=== WHAT YOU WILL DO ===
Where does the word "casing" show up in the records? Copy every line that holds it.

=== SUPPLIED MATERIAL ===
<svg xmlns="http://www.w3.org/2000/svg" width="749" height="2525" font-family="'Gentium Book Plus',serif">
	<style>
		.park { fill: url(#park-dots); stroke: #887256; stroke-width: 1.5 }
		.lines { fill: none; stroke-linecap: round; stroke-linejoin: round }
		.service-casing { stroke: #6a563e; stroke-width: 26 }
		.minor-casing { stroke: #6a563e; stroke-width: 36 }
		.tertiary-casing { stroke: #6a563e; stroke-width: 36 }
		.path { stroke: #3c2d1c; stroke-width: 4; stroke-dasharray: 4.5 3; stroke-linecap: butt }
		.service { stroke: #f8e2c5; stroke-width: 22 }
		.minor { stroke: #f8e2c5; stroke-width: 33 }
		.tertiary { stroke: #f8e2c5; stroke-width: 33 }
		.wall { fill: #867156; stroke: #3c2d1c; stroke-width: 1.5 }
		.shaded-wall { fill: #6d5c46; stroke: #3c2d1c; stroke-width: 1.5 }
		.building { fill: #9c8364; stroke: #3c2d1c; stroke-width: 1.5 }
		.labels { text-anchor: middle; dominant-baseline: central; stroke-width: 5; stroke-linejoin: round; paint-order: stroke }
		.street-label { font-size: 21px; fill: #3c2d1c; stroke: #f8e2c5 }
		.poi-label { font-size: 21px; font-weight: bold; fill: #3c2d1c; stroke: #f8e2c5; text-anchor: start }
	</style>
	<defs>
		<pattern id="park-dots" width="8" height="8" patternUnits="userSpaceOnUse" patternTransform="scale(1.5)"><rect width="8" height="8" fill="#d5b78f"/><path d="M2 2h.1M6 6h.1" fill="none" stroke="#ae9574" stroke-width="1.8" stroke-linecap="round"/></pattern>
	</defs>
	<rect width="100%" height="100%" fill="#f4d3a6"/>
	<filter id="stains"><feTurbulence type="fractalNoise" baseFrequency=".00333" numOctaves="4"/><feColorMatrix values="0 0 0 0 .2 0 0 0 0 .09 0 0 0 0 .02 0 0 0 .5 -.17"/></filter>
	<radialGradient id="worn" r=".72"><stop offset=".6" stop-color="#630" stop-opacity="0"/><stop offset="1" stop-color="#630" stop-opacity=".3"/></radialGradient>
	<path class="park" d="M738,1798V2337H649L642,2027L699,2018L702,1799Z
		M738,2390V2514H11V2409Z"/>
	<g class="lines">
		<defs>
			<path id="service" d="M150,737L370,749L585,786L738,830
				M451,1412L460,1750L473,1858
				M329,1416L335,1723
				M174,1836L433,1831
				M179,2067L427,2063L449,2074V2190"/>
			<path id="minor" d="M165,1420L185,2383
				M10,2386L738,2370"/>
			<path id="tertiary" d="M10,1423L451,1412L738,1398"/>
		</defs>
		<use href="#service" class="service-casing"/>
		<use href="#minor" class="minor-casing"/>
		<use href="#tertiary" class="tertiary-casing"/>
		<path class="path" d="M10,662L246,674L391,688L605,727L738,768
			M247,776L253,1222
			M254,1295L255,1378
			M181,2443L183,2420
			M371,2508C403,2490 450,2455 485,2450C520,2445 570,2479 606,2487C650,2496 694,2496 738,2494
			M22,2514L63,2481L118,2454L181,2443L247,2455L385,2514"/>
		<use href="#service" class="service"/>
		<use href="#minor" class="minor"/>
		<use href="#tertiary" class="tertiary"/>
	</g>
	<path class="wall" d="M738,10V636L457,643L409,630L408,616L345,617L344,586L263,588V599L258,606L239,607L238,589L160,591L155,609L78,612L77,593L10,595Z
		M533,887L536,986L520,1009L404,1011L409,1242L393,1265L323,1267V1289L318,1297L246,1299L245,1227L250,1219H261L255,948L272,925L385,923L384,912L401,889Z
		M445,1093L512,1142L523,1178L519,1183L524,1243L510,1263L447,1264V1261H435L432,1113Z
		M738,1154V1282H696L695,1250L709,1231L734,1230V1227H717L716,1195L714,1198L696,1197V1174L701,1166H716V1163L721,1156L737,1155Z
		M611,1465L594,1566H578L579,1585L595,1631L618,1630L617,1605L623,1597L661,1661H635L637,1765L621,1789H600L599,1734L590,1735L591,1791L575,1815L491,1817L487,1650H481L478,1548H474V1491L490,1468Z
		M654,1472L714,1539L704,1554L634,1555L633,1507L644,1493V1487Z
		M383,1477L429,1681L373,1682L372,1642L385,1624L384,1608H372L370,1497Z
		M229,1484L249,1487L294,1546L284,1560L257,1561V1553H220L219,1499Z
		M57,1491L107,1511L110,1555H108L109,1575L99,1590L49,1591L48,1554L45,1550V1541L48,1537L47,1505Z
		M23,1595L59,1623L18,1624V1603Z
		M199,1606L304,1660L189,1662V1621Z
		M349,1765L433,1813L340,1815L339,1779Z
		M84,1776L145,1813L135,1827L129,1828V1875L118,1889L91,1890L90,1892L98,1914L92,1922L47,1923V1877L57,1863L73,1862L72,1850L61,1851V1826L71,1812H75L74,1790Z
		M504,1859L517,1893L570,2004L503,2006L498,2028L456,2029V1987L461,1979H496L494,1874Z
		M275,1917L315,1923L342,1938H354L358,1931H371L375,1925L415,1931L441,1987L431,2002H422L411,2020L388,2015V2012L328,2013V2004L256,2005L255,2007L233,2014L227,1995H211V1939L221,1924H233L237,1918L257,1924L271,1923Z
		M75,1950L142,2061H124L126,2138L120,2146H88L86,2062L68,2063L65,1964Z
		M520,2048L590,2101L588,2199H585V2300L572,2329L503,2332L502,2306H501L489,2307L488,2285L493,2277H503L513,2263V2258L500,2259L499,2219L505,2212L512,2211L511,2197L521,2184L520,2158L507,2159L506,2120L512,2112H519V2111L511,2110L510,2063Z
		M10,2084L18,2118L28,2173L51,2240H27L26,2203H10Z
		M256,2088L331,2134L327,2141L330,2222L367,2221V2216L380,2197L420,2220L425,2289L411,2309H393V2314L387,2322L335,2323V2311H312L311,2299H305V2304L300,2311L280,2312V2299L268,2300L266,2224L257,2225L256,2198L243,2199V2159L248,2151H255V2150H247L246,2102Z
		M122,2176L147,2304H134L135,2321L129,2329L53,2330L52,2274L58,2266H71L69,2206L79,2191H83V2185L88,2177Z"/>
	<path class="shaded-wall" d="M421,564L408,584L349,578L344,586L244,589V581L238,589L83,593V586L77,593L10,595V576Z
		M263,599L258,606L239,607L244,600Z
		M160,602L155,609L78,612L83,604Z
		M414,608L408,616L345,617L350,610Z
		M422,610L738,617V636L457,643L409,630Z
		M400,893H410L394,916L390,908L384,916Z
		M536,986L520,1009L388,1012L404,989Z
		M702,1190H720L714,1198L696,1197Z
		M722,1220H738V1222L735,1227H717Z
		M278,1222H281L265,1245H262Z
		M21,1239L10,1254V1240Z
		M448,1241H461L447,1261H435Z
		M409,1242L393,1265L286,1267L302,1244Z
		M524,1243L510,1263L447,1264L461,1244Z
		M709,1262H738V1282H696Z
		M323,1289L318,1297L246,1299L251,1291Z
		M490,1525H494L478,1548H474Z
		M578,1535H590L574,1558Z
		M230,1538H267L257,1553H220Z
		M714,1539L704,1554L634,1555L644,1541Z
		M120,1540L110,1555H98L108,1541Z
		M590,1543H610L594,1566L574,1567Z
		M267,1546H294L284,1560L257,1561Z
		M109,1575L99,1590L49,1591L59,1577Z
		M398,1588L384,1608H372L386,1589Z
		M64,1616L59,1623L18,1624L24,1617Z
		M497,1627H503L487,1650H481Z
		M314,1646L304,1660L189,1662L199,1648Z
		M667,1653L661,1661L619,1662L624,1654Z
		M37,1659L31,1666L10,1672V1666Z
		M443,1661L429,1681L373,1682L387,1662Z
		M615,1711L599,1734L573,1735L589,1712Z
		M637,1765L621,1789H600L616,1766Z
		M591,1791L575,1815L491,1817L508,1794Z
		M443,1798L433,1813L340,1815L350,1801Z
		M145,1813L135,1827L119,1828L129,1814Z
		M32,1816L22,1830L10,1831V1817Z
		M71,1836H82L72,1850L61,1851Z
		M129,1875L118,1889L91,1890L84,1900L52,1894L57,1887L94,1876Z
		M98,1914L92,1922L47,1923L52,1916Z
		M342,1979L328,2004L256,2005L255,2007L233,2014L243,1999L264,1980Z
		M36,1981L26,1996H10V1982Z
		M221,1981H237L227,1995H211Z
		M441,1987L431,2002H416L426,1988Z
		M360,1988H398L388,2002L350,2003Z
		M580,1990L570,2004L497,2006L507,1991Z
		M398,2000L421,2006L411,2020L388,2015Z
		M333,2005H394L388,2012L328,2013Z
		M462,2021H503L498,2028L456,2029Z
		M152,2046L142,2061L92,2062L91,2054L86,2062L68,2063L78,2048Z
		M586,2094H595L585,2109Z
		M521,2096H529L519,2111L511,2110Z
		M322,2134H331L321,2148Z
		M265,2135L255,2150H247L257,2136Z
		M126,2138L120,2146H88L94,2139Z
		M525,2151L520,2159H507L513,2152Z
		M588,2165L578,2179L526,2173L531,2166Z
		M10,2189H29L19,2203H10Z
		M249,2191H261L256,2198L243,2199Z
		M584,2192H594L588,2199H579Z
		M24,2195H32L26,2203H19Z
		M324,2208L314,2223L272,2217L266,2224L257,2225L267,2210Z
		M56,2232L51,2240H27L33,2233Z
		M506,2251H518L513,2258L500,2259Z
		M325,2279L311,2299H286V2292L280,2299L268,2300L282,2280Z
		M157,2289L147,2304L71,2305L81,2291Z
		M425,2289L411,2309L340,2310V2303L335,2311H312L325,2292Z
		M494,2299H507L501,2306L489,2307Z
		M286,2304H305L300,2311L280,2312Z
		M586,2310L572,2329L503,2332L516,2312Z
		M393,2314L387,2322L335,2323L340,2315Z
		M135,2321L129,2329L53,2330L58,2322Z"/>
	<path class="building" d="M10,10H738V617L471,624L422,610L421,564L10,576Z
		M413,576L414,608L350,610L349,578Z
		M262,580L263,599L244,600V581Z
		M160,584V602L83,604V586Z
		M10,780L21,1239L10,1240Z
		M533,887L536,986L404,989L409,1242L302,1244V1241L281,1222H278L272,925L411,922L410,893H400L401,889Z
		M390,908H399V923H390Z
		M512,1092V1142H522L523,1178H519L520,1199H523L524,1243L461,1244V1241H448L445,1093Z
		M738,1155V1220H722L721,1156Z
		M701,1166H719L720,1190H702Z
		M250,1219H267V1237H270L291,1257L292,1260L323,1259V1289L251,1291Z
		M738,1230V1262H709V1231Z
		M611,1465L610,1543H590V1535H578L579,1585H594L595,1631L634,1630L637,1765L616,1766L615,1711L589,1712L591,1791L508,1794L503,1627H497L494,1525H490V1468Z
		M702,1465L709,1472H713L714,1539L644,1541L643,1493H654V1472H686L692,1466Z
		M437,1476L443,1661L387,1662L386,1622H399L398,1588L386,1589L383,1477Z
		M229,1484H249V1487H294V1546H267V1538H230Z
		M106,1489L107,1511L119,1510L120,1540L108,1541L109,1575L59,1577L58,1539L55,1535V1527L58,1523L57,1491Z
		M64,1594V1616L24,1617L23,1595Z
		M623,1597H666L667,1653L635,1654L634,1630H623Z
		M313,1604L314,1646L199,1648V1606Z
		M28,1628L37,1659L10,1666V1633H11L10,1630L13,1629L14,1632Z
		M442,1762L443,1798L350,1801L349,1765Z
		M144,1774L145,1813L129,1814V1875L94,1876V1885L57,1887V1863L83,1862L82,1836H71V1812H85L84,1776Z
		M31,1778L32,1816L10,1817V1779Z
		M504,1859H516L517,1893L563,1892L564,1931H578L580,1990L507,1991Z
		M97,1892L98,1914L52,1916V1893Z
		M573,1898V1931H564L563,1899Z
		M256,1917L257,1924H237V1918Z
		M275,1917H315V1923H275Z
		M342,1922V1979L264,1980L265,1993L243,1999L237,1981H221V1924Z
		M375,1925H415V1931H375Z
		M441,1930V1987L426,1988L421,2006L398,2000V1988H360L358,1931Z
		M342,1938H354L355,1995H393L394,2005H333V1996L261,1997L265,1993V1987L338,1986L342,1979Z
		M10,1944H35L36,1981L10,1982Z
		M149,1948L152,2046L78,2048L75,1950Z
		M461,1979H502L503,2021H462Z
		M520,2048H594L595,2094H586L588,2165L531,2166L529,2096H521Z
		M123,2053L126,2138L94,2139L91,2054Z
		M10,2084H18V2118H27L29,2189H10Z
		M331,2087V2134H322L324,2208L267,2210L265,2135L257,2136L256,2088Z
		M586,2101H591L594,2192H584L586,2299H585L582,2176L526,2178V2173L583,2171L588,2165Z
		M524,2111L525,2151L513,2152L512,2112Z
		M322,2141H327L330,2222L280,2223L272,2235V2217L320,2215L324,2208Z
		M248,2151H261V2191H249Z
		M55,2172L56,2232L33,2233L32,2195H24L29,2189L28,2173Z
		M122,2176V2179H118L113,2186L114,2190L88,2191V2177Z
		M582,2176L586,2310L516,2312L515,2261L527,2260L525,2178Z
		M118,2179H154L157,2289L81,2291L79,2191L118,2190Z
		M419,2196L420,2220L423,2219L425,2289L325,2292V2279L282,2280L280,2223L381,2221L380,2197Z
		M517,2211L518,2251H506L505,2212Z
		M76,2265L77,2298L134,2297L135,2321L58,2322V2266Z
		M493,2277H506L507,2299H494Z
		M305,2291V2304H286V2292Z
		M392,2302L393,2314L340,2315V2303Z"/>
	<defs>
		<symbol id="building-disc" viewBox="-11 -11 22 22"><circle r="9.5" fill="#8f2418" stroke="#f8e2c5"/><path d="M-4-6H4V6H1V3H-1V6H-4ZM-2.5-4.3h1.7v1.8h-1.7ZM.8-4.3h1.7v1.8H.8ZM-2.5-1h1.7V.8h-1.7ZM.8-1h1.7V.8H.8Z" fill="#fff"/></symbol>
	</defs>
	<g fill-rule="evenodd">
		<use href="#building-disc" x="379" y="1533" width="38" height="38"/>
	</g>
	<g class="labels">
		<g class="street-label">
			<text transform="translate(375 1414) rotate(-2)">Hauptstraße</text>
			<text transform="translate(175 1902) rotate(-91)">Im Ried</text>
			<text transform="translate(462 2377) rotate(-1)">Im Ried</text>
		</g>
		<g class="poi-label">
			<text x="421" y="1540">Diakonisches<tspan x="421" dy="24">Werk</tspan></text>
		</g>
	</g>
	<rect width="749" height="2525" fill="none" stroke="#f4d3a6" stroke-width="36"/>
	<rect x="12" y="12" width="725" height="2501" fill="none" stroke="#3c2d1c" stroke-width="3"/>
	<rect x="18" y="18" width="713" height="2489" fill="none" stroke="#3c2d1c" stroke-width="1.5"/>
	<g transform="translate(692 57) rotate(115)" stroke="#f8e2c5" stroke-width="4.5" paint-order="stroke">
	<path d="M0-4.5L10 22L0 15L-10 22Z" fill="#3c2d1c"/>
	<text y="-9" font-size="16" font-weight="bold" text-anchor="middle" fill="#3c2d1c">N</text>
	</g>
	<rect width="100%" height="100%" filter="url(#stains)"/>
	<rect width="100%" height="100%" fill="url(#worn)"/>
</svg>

...

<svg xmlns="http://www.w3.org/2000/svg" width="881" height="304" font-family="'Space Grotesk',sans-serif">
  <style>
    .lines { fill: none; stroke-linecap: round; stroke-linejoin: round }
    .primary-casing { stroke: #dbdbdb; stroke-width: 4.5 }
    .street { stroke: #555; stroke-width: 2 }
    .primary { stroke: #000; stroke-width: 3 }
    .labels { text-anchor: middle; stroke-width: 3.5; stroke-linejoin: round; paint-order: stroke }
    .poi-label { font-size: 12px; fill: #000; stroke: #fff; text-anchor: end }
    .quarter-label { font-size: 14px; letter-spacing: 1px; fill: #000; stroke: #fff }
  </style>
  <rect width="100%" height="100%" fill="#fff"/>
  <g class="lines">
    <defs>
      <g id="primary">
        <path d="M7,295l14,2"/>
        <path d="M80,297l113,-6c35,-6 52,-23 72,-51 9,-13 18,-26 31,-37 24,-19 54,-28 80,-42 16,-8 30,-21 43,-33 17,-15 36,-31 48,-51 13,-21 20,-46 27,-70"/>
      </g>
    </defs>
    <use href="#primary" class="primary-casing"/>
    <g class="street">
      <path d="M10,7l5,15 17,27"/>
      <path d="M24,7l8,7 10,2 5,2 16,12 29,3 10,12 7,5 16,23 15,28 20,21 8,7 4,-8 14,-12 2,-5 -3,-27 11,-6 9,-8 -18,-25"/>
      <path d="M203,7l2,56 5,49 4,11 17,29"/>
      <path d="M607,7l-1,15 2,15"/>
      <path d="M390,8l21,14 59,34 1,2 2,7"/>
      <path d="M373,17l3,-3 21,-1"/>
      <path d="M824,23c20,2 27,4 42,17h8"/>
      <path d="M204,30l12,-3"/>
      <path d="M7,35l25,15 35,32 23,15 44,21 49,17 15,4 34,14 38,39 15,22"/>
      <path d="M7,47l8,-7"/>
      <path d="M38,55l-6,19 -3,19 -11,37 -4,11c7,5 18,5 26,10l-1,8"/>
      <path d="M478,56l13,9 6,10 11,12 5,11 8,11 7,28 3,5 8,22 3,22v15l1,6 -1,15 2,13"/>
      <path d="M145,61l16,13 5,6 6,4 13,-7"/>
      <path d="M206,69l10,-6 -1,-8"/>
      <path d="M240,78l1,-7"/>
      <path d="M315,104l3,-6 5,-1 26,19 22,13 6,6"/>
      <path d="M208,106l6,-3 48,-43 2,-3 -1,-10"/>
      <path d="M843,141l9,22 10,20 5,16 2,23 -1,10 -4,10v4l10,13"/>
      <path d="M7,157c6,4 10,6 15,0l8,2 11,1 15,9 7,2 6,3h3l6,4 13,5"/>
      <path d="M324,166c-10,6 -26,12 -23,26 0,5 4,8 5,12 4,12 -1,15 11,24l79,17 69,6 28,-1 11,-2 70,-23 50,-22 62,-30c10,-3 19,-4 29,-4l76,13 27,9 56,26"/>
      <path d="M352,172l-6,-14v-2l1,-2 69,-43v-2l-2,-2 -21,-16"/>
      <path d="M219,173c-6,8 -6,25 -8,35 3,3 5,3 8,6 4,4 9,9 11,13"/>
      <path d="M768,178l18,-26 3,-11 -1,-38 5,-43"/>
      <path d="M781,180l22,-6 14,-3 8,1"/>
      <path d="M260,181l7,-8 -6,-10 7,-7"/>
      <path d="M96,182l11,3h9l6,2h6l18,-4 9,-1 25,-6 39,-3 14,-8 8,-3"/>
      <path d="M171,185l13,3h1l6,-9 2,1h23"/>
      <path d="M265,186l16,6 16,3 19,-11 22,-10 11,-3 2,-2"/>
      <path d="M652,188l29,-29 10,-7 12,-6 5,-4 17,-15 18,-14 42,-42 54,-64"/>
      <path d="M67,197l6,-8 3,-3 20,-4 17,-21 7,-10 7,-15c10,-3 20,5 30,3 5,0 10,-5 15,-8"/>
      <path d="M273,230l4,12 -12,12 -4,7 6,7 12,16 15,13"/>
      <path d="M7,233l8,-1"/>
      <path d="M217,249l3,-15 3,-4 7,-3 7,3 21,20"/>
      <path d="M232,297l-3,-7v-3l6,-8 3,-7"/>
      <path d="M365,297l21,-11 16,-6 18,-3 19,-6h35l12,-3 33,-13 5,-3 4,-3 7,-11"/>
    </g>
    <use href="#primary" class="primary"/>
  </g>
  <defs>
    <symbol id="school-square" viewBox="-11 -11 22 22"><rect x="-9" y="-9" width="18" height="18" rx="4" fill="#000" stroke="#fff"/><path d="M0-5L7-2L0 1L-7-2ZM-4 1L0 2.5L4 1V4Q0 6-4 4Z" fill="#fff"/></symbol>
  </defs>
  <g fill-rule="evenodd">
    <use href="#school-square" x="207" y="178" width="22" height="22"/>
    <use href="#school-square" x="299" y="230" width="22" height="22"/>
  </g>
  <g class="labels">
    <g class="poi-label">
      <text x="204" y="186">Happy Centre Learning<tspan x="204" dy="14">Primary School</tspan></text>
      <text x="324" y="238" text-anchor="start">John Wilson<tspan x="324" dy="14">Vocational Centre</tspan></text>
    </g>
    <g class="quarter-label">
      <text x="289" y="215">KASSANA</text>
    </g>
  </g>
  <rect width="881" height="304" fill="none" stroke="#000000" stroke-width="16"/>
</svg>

=== TASK SOLUTION ===
		.service-casing { stroke: #6a563e; stroke-width: 26 }
		.minor-casing { stroke: #6a563e; stroke-width: 36 }
		.tertiary-casing { stroke: #6a563e; stroke-width: 36 }
		<use href="#service" class="service-casing"/>
		<use href="#minor" class="minor-casing"/>
		<use href="#tertiary" class="tertiary-casing"/>
    .primary-casing { stroke: #dbdbdb; stroke-width: 4.5 }
    <use href="#primary" class="primary-casing"/>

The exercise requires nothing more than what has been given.